Мама убрала за ухо неровно отрезанную прядь волос Кади.
– Они отрастут, – произнесла она, поглаживая дочь по спине.
– Только не к следующей пятнице, – буркнула Кади.
– А что в следующую пятницу?
– Снежный бал.
Мать знала про бал, они даже вместе покупали платье на прошлой неделе. Но это было до того, как Эрик приехал на каникулы. Теперь бала не существовало.
– О, право слово, Кади.
Из комнаты сто тридцать семь вышел другой врач – женщина средних лет с короткими волосами цвета соли с перцем и серьезным выражением лица.
– Хорошо. Итак, он стабилен и спит. Ему дали успокоительное и антидепрессант. Пациенту двадцать лет, все верно?

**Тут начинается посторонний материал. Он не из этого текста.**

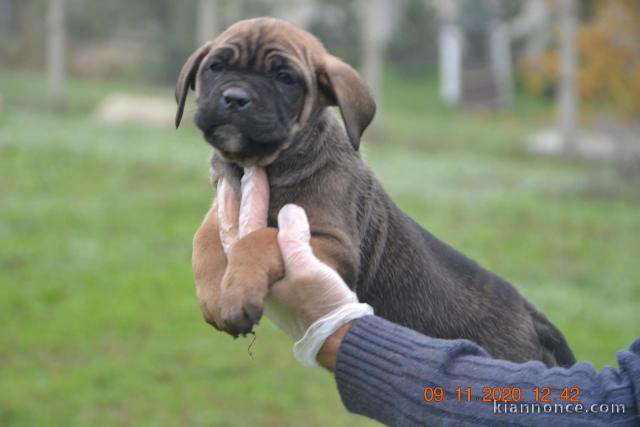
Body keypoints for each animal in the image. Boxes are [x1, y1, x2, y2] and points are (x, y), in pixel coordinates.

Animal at [178, 17, 576, 368]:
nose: (235, 98)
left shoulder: (333, 244)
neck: (264, 164)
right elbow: (204, 237)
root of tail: (530, 315)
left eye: (284, 78)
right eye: (215, 67)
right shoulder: (226, 200)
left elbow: (259, 239)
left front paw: (237, 293)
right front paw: (214, 292)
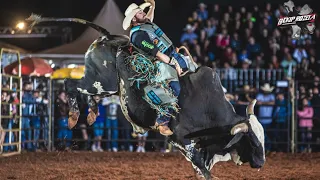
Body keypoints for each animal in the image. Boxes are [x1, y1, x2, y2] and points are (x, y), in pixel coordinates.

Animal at [27, 15, 266, 179]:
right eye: (253, 142)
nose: (262, 162)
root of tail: (107, 36)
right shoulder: (181, 139)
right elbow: (201, 165)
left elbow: (202, 166)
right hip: (99, 83)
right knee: (70, 85)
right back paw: (74, 117)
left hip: (104, 88)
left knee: (85, 94)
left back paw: (92, 114)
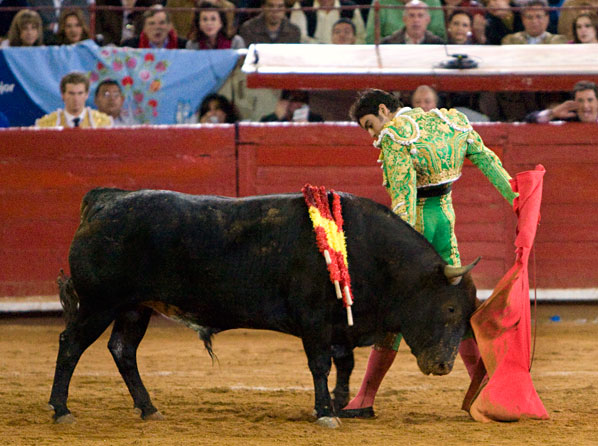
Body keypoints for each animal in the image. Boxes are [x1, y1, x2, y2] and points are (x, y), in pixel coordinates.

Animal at [49, 188, 479, 428]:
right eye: (450, 310)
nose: (443, 365)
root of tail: (106, 201)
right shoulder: (314, 321)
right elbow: (321, 365)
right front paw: (325, 412)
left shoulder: (341, 324)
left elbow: (345, 363)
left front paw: (340, 402)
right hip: (99, 304)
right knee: (71, 345)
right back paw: (61, 410)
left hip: (134, 307)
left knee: (123, 350)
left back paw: (149, 409)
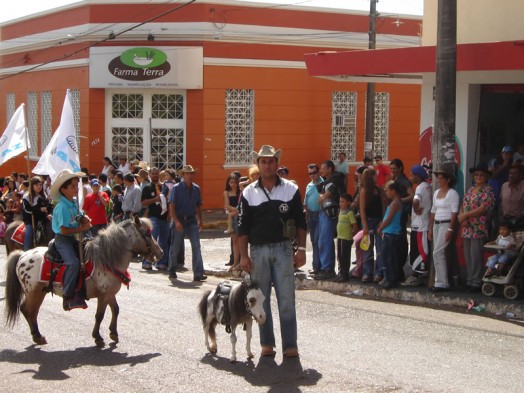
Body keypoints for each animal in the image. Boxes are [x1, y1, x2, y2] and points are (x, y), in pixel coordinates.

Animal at [4, 214, 162, 346]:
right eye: (148, 233)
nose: (160, 253)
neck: (106, 259)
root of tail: (22, 255)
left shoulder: (109, 293)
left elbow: (116, 310)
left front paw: (113, 333)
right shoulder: (103, 295)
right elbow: (99, 315)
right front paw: (98, 337)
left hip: (40, 292)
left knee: (32, 312)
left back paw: (38, 336)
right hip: (34, 292)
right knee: (27, 310)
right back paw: (37, 336)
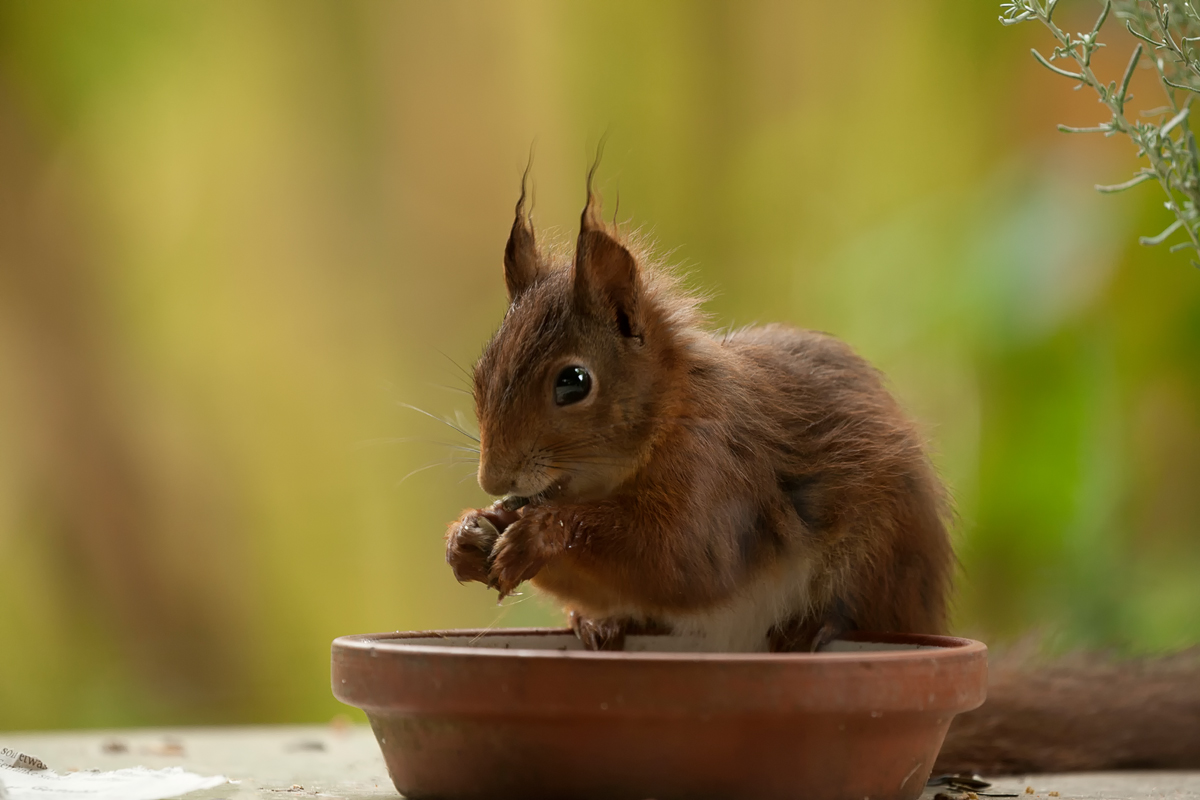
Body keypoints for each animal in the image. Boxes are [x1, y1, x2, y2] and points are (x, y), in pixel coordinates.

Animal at [446, 167, 950, 652]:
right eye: (482, 370)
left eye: (574, 383)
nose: (493, 480)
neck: (671, 416)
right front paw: (467, 535)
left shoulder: (719, 475)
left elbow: (685, 564)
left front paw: (540, 532)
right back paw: (600, 622)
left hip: (881, 556)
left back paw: (814, 627)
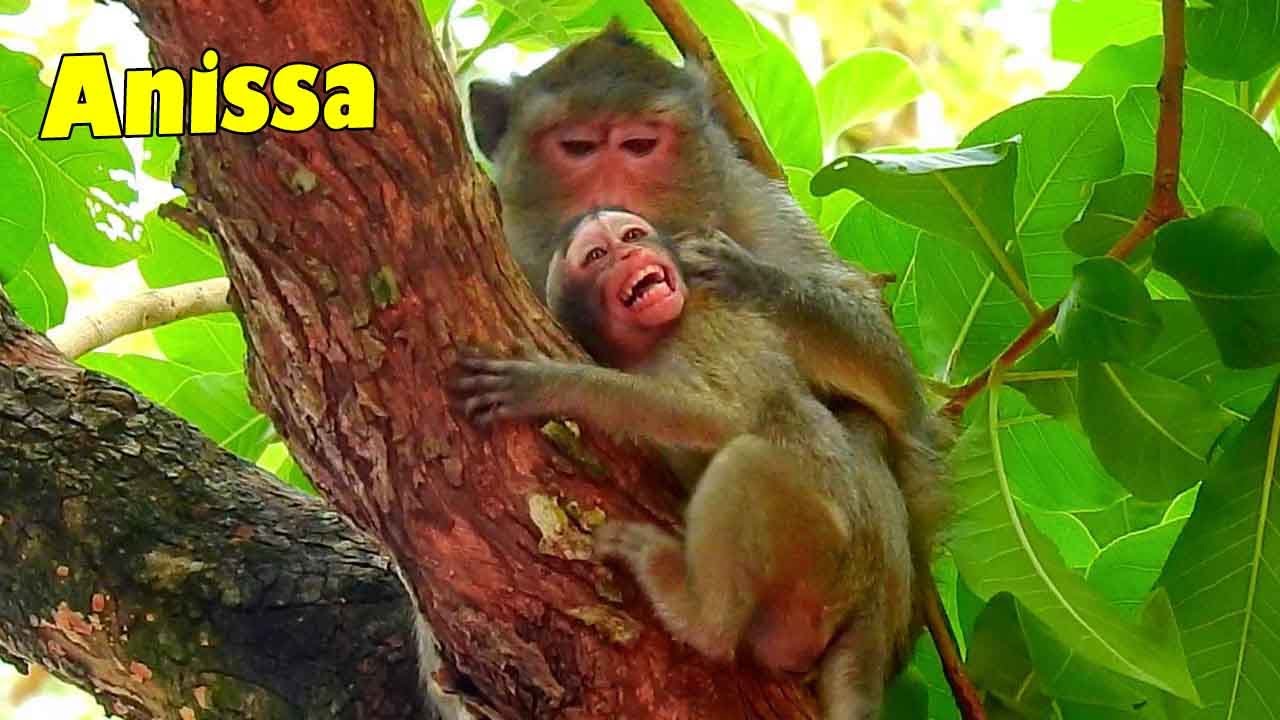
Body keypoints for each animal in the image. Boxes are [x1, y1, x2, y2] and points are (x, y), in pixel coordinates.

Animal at [449, 210, 914, 718]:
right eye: (598, 254)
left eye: (632, 236)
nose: (629, 254)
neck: (650, 345)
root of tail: (865, 604)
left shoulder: (705, 328)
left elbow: (726, 418)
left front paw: (554, 384)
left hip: (819, 566)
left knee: (746, 460)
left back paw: (700, 618)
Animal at [467, 22, 950, 618]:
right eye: (577, 148)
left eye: (640, 146)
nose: (608, 210)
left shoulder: (751, 200)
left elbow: (892, 375)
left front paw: (746, 274)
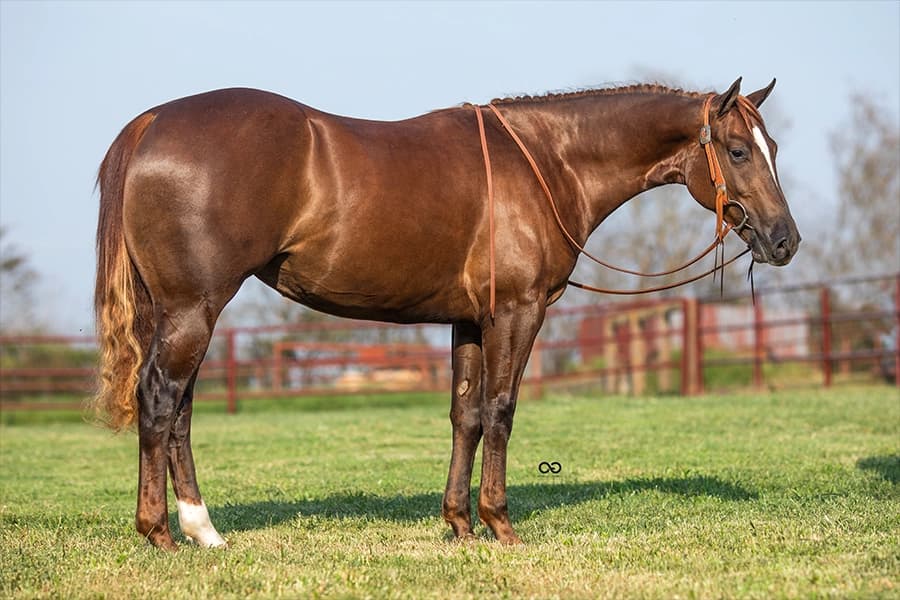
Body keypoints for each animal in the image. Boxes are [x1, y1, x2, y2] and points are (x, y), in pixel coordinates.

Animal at [93, 77, 800, 550]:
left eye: (772, 147)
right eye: (738, 150)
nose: (784, 241)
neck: (546, 162)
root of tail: (152, 122)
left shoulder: (469, 321)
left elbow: (466, 417)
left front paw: (459, 524)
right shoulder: (516, 313)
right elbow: (501, 411)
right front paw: (500, 524)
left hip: (177, 311)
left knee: (179, 410)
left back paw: (203, 530)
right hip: (194, 308)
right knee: (161, 399)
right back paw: (159, 531)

– Да, все верно, – ответила мама.
– Значит, он взрослый. Из его истории болезни и того, что вы описали, совершенно ясно, что у него был приступ психоза, но сейчас он в порядке. В обычной ситуации мне пришлось бы его отпустить. Однако, если вы чувствуете, что он представляет опасность для себя и других, мы можем принудительно поместить его на семьдесят два часа в психиатрическое отделение для лечения и наблюдения, убедиться, что он принимает лекарства и так далее. В противном случае ему, наверное, лучше было бы дома.
– Да, конечно, мы хотим, чтобы он вернулся домой, – без колебаний ответила мать.
– Дорогая, – мягко сказал отец, положив руку ей на плечо, – может, нам стоит на минутку притормозить с решением?
Доктор взглянул на Кади и нахмурилась. Она взмахнула блокнотом:
– Это он сделал?
Кади кивнула. Доктор повернулась к матери Кади:
– Мне показалось, вы сказали, что он только ее только подстриг.
– Он пытался подстричь ей волосы. Порез на ее шее – несчастный случай.
– А рана на руке? – Доктор уже что-то записывала.
– Да, так получилось, но, Кади, ты сказала, что сама схватилась за нож.
– Карен, – тихо произнес отец.
– Я просто говорю, что это был несчастный случай, непреднамеренный, – продолжала мать. – Это был параноидальный приступ. Эрик любит свою сестру. Он никогда бы не захотел ее ранить.
Отец скрестил руки на груди:
– Но ранил. Думаю, что мы должны включить Кади в эту дискуссию, она должна иметь право голоса при принятии решения о том, поедет ли он сегодня с нами домой.
Мать покраснела и заволновалась:
– Мы оба знаем, что Эрик боится попасть в психиатрическую клинику. Я едва могу уговорить его пообщаться с психотерапевтом. Для него это будет огромный шаг назад.
– Наша дочь должна чувствовать себя в безопасности в собственном доме.
Доктор кивнула, поджав губы:
– Вынуждена согласиться. Безопасность – это самое важное соображение. Для всех.
Мать теперь умоляла:
– Я прослежу, чтобы он принял лекарства. Это была случайность.
– Кади, – отец обнял дочь за плечи, – а ты как думаешь? Твое мнение?
– Ты боишься за свою безопасность? – спросила мать с ноткой недоверия в голосе.
Они все смотрели на Кади. Доктор с чуть приподнятым подбородком, на лице – смесь жалости и нетерпения. Ее отец стоял, ссутулив плечи, его лицо посерело от щетины, а глаза покраснели от усталости. Мать выглядела растрепанной и отчаявшейся, голубые глаза были широко раскрыты, губы потрескались и пересохли.